Et ce qui ne devait pas arriver, advint pourtant. J’eus mon train. De grandes enjambées, relayées par plusieurs pas de course (dans ces moments là on sait confusément qu’un mètre compte), m’avaient finalement tiré d’affaire, et c’est haletant et claqué que je parvins à la stazione, où le train pointait tout juste son museau.
Derrière la vitre, le visage en nage, oui en âge de comprendre que je quitte une amante qui se sera montrée plutôt réservée, je souris béatement.
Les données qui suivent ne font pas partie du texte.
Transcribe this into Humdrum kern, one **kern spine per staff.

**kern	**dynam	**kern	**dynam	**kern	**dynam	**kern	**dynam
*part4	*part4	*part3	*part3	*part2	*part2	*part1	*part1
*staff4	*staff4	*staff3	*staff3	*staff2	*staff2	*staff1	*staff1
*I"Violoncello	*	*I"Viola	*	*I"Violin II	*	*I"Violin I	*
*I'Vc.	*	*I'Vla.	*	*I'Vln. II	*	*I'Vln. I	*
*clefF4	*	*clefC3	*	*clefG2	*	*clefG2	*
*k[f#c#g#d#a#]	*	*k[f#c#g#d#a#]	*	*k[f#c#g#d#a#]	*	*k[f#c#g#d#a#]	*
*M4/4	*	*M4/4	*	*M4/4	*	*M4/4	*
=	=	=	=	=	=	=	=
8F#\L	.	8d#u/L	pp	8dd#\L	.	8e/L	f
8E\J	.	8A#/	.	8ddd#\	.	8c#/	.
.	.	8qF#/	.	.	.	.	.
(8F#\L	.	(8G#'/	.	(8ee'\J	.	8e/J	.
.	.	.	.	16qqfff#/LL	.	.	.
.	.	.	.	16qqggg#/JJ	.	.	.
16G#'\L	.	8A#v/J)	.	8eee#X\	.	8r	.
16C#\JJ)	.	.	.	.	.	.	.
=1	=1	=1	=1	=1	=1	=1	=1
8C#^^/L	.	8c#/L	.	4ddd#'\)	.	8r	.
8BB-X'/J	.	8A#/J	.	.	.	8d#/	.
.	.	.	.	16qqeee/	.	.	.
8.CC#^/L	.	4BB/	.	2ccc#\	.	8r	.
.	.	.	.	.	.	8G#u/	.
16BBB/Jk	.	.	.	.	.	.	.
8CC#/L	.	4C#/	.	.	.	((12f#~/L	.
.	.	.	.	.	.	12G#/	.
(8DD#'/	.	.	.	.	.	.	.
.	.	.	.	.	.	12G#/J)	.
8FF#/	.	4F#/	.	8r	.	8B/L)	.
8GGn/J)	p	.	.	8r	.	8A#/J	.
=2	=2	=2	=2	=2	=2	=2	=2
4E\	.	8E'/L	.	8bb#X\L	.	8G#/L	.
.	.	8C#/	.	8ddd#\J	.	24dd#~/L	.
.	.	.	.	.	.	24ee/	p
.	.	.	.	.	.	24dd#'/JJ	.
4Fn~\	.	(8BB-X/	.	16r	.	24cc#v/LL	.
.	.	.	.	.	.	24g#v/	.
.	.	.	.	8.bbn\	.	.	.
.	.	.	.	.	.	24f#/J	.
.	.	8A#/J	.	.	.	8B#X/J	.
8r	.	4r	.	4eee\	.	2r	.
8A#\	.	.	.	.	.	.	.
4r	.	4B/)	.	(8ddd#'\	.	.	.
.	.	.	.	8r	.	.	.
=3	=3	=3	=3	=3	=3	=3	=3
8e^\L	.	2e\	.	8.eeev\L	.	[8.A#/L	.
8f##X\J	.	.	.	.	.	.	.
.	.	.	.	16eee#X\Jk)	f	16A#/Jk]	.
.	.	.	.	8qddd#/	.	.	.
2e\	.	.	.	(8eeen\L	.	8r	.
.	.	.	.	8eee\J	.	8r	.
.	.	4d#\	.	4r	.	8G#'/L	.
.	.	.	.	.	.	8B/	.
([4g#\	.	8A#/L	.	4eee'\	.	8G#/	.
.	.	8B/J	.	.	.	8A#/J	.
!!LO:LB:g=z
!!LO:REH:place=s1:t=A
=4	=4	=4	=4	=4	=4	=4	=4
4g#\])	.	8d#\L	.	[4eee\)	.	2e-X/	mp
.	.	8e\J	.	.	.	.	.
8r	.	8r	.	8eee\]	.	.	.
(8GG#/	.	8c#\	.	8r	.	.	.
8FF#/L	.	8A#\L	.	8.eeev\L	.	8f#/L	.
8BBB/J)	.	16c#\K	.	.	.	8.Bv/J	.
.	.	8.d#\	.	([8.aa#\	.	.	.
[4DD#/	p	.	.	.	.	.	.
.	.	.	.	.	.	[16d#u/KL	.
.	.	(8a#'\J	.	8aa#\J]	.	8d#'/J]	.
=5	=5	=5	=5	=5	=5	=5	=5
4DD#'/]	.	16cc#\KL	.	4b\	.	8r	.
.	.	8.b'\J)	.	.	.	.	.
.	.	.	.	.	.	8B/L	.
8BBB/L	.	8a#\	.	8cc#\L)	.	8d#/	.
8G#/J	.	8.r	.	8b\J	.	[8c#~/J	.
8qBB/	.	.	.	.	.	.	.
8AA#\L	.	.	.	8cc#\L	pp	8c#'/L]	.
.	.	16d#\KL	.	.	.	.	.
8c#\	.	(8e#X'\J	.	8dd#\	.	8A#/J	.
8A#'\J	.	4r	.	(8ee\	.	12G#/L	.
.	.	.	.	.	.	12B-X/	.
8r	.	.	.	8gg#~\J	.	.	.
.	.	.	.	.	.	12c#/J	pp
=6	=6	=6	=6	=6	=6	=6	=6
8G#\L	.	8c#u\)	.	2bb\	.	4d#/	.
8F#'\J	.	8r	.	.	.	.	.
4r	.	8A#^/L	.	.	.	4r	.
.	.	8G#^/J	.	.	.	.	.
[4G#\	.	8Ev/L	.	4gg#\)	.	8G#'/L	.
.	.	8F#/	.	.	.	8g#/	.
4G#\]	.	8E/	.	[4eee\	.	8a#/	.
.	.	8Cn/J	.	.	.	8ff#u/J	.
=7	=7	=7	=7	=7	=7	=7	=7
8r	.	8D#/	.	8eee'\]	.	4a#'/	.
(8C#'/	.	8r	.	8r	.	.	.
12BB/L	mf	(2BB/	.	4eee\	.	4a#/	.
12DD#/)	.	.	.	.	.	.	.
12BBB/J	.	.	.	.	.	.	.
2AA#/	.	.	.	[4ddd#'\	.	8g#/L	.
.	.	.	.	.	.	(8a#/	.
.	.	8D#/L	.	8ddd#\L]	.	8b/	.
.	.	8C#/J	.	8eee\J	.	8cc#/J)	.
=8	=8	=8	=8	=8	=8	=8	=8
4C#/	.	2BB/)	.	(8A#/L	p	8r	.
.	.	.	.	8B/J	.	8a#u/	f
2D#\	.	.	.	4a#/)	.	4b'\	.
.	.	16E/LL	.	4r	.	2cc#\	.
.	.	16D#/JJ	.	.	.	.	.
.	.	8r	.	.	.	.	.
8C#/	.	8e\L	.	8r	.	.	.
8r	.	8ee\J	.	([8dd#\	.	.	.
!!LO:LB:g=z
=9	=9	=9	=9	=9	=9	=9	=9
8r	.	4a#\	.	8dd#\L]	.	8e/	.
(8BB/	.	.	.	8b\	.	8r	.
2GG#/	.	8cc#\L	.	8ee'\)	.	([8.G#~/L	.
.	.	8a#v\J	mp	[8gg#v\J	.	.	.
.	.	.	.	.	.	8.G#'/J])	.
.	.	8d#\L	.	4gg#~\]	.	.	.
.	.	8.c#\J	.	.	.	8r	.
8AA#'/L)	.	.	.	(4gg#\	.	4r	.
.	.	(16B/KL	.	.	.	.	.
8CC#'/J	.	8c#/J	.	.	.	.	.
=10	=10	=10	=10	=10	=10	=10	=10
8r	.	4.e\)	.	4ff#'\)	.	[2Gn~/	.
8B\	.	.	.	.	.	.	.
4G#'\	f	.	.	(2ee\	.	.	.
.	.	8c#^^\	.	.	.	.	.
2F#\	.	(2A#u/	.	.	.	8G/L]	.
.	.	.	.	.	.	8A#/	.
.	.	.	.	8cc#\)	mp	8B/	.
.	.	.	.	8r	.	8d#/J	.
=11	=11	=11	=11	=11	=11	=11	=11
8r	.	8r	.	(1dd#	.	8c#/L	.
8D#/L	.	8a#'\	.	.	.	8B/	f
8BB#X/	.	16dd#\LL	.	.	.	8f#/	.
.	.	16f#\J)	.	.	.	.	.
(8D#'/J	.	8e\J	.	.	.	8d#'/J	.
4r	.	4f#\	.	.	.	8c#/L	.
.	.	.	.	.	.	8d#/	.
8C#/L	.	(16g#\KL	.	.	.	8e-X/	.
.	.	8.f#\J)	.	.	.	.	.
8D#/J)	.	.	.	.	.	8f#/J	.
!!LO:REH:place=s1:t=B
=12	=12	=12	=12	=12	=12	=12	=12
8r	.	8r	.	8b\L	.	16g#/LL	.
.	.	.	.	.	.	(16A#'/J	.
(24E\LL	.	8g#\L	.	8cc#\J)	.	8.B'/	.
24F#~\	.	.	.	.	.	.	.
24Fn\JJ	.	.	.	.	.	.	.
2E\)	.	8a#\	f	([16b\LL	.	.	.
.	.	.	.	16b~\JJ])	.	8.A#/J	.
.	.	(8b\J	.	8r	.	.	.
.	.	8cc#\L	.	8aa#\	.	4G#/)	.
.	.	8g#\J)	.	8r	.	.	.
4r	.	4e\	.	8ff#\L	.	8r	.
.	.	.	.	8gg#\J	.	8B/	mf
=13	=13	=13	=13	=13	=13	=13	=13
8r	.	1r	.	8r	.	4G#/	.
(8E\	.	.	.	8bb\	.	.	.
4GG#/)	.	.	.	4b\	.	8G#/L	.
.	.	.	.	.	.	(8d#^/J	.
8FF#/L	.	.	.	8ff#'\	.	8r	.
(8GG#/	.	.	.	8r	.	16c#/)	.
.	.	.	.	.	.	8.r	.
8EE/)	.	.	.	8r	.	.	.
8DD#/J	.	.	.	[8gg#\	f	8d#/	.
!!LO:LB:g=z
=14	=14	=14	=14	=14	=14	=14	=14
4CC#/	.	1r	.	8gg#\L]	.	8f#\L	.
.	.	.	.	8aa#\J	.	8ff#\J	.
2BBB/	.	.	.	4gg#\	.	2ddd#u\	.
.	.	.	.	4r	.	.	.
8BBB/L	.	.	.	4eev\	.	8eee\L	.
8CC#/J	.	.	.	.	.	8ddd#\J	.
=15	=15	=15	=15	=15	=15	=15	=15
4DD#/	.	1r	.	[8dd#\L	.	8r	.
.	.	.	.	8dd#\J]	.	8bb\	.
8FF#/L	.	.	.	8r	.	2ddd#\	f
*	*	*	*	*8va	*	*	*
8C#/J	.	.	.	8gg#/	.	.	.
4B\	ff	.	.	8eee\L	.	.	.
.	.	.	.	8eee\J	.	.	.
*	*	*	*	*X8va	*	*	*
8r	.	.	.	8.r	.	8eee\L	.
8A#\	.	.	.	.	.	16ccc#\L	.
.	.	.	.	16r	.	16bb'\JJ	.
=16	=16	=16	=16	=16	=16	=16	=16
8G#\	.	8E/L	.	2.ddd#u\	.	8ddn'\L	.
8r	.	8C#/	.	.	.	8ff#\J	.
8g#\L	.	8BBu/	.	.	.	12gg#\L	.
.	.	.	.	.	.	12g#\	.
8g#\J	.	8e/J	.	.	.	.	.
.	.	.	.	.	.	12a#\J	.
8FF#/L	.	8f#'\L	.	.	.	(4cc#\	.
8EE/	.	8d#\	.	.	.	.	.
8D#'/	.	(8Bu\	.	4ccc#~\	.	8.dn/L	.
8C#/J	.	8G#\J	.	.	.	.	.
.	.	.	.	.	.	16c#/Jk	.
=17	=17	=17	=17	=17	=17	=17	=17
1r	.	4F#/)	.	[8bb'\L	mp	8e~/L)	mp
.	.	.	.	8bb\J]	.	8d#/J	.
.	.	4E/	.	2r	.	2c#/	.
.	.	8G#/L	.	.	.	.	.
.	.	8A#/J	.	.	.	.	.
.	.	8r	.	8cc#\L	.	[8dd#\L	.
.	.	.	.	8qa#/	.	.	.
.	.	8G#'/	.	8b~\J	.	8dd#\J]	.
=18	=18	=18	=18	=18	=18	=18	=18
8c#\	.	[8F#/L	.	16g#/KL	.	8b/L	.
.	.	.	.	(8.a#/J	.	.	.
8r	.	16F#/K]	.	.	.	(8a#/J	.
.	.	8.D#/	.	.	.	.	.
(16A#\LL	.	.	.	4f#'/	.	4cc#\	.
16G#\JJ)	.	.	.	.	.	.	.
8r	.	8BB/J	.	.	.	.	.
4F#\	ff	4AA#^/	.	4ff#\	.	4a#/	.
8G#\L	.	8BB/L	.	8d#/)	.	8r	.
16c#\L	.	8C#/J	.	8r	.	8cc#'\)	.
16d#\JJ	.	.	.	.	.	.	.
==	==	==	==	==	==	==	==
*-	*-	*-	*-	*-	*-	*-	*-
Les jambes encore tremblantes, le souffle coupé, je me félicite en mon for intérieur de ce mini exploit, me sens d’humeur joyeuse et dans un tel état qu’il me viendrait facilement l’idée de raconter à mon voisin d’en face (le seul) affublé de fortes moustaches de moujik mangeant ses joues de poulet, pourquoi j’ai l’air si enjoué, combien cela m’a coûté d’efforts de gagner la gare (figurez-vous presque quatre kilomètres), et combien je suis heureux d’être là, à ses côtés, façon de parler ; qu’en exagérant la note, j’affirmerais revenir de loin ; lui révéler aussi, en pondérant, qu’en définitive ça n’eut pas été si tragique de laisser filer ce train comme je semble en donner l’impression, qu’un train en cache souvent un autre, que le système fonctionne ainsi d’ailleurs, mais il aurait fallu que j’engage une sérieuse plaidoirie de la partance, qui tente de prouver qu’au désir implacable de partir, aucun barrage ne résiste ; qu’au cœur du départ sourd une violence animale, symbolique et inflexible, qui vient peut-être d’un rejet inopiné du lieu. Je mesure ainsi en un clin d’œil ce qu’il faudrait lui dire, au moustachu d’en face, pour rester clair, sinon cohérent.
Le train pouvait maintenant partir, j’avais réussi.